TNF-α is regulated by the proteolytic activity of stromal metalloproteinases that liberate it from membranes of somatic cells and is produced by TAMs directly . Selective blockade of TNF-α and TNF-α receptor expression has resulted in resistance to chemically induced epidermal and hepatic cancers, indicating an important role of TNF-α in tumourigenesis at these, and perhaps other sites. Pikarsky and colleagues used Mdr2 knockout mice, artificially provoking inflammation-derived carcinogenesis, to elucidate mediators involved in this process. The researchers discovered that suppression of nuclear transcription factor (NF)-κB through inhibition of TNF-α resulted in apoptosis of transformed hepatocytes and the arrest of further progression to carcinogenesis. In addition, it was observed that TNF-α at the site of inflammation was not hepatocyte-derived, and concentrations of the cytokine were five-fold in Mdr2 knockout mice relative to wild types, implicating inflammatory or other parenchymal cells as the source. Recently, Huerta-Yepez and colleagues presented evidence of TNF-α having a role in conveying resistance to Fas-induced apoptosis through a similar pathway involving NF-κB in human prostate cancer cells.

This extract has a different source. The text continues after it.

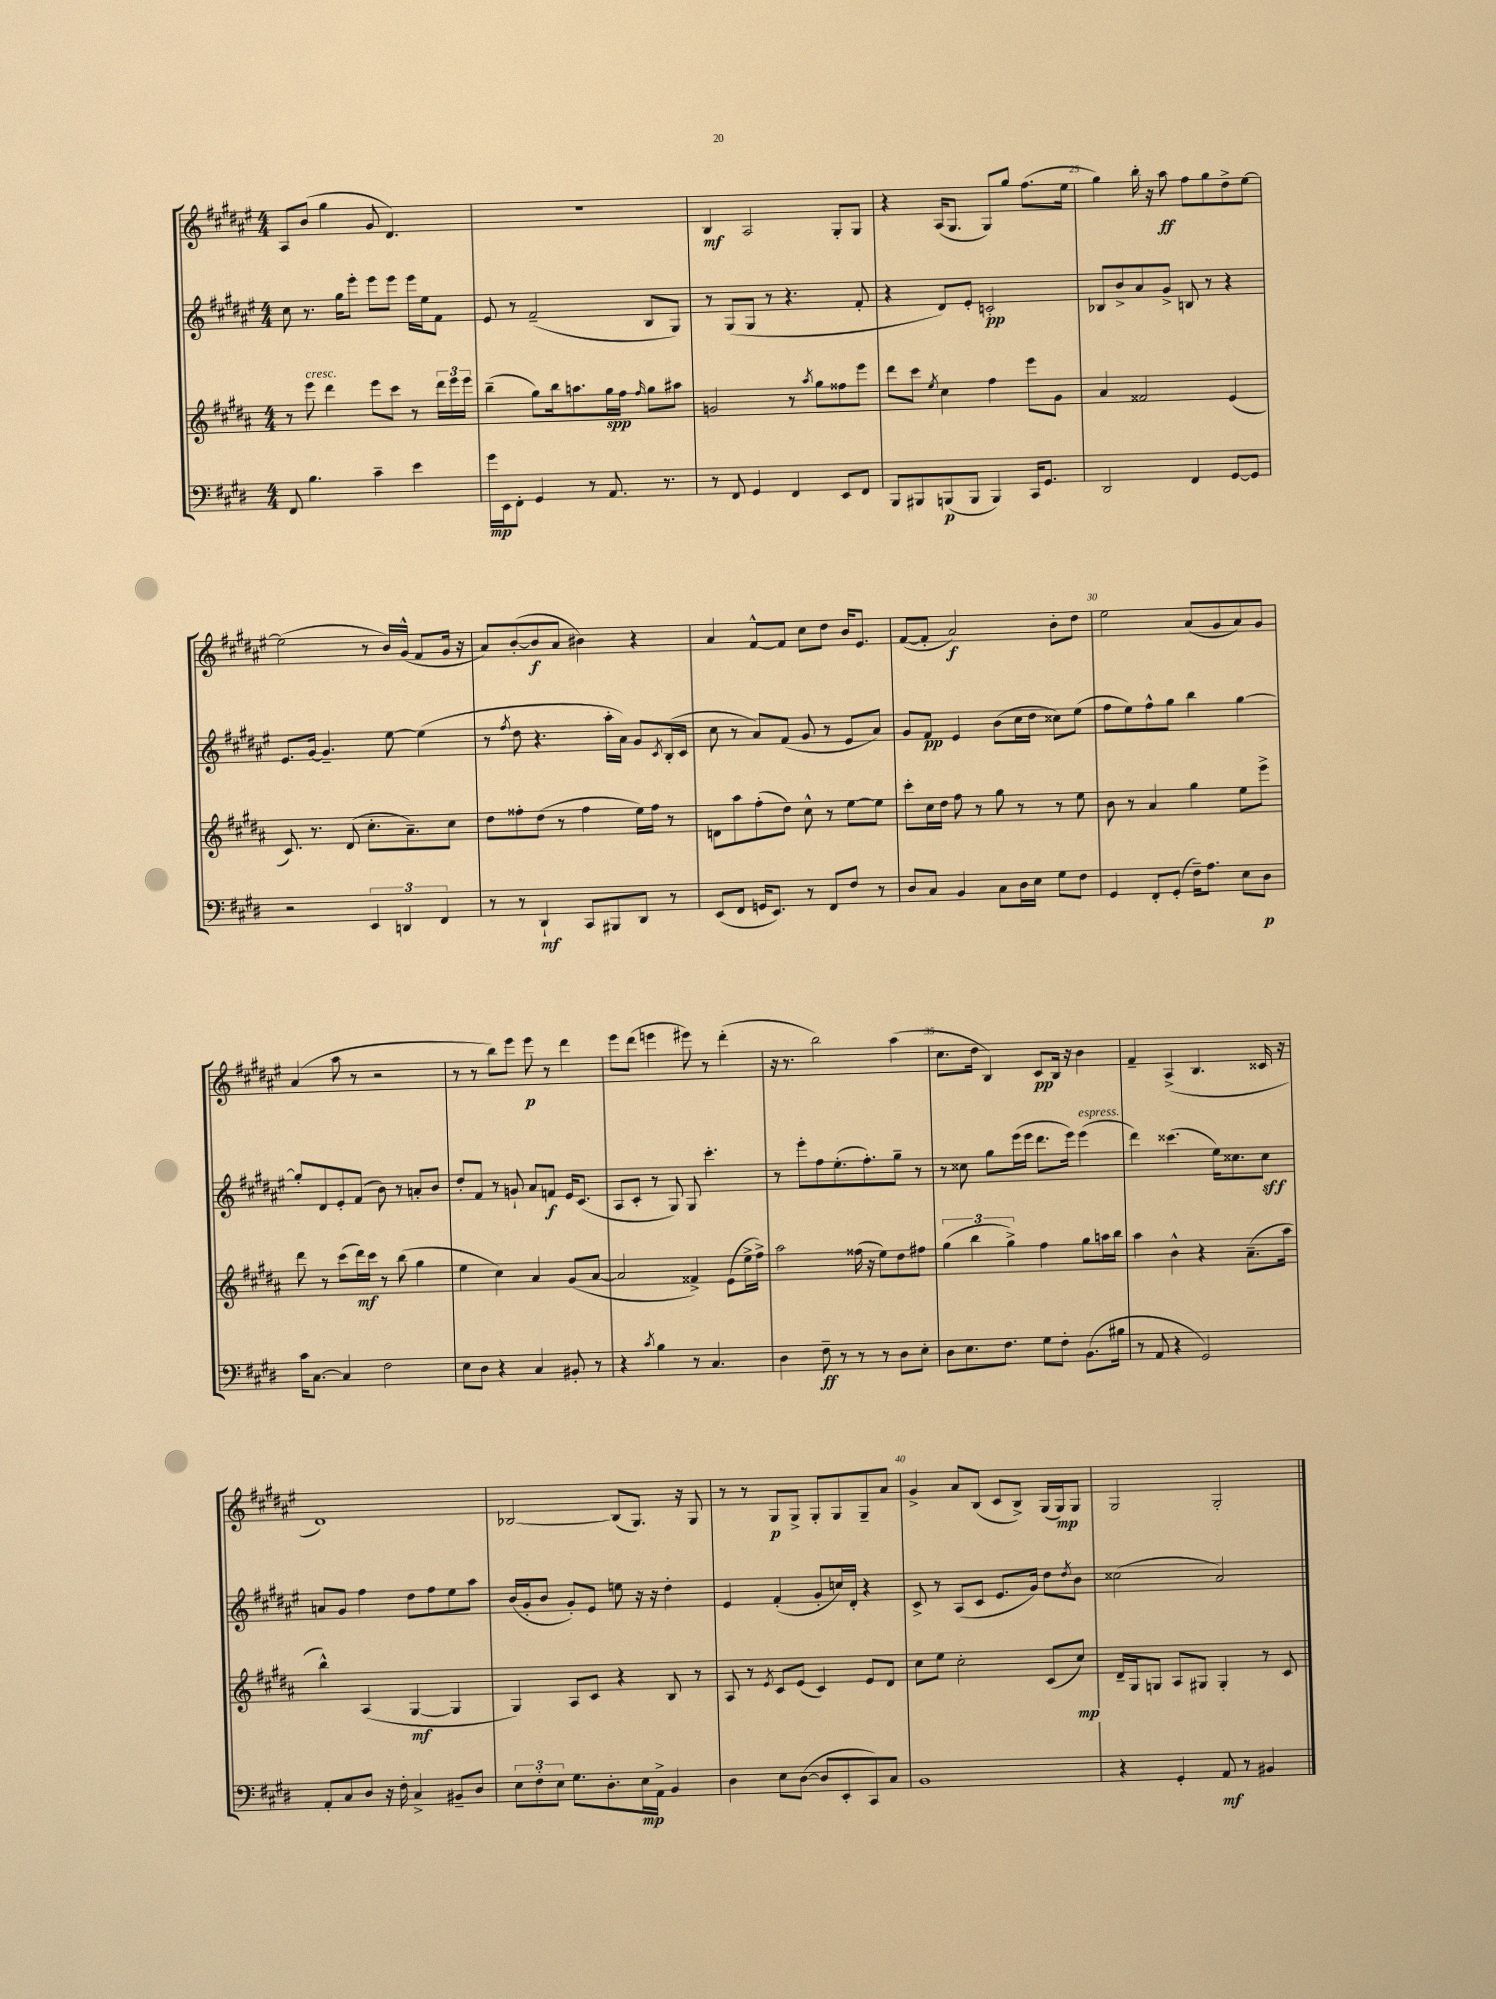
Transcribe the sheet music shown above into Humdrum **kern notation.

NF-κB, known as a master inflammatory transcriptional regulator, has been shown to be activated by reactive oxygen species and various other carcinogens, in addition to pro-inflammatory chemokines and cytokines such as TNF-α . It is a potentially multi-faceted instigator of progression to more aggressive phenotypes because of its regulation of gene products that have been observed to be involved in mediating resistance to apoptosis, insensitivity to growth inhibition, tissue invasion, immortalization, and angiogenesis . NF-κB is constitutively active in many tumor cell lines, including transformed androgen-independent PC-3 and DU-145 prostate cells , though not in normal epithelial tissue. Kukreja and colleagues report findings that implicate NF-κB activity in the increased expression of a particular chemokine receptor, CXCR4, that was observed to confer heightened invasiveness in the former of these cell lineages. Recently, Yemelyanov and colleagues , were able to induce apoptosis and inhibit proliferation and invasive activity in human androgen-independent prostate carcinoma cell lines using a novel NF-κB inhibitor. The investigators noted that inactivation of NF-κB coincided with reduced production of VEGF from both cell lines, supporting the transcription factor’s positive regulation of angiogenesis. Because of its low-specificity for activation and multifarious transcriptional regulation of genes that serve to promote survival and proliferation, NF-κB has been regarded as an overall mediator of the stress response . The idea of inflammation as a predominant stressor of the tumor microenvironment portrays the NF-κB pathway as a key enabler of aggressive tumor characteristics.